*** Opening of Input data ***

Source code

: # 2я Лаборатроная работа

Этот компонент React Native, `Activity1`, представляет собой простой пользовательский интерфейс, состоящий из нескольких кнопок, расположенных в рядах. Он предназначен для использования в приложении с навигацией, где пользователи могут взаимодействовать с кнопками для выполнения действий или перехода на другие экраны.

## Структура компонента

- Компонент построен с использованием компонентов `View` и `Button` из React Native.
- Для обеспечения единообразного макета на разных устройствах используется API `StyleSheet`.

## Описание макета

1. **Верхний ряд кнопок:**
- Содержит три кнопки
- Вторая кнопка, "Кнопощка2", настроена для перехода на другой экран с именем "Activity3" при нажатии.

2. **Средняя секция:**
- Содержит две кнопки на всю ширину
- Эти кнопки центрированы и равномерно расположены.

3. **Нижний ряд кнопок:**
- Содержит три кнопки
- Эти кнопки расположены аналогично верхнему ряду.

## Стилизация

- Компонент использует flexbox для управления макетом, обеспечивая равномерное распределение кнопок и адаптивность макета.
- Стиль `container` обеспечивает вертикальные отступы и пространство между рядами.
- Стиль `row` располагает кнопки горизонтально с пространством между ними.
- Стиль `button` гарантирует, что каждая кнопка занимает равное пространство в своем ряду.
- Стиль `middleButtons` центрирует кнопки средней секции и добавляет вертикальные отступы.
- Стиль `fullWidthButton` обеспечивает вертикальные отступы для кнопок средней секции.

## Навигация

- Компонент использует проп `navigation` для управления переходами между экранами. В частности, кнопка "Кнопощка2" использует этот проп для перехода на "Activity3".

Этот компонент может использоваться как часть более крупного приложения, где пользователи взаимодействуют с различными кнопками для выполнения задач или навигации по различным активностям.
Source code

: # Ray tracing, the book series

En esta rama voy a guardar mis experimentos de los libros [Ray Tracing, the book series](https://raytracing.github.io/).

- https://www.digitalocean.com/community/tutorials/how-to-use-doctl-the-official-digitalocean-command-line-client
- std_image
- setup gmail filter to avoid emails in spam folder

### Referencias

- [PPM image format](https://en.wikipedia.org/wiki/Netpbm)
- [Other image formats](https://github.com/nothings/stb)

*** Close of Input data ***

▶ [What the task asks]
The answer must be the lines from the one containing "- Компонент использует проп" through the last line of the records, written out exactly; please include nothing more.

▶ [Written solution]
- Компонент использует проп `navigation` для управления переходами между экранами. В частности, кнопка "Кнопощка2" использует этот проп для перехода на "Activity3".

Этот компонент может использоваться как часть более крупного приложения, где пользователи взаимодействуют с различными кнопками для выполнения задач или навигации по различным активностям.
Source code

: # Ray tracing, the book series

En esta rama voy a guardar mis experimentos de los libros [Ray Tracing, the book series](https://raytracing.github.io/).

- https://www.digitalocean.com/community/tutorials/how-to-use-doctl-the-official-digitalocean-command-line-client
- std_image
- setup gmail filter to avoid emails in spam folder

### Referencias

- [PPM image format](https://en.wikipedia.org/wiki/Netpbm)
- [Other image formats](https://github.com/nothings/stb)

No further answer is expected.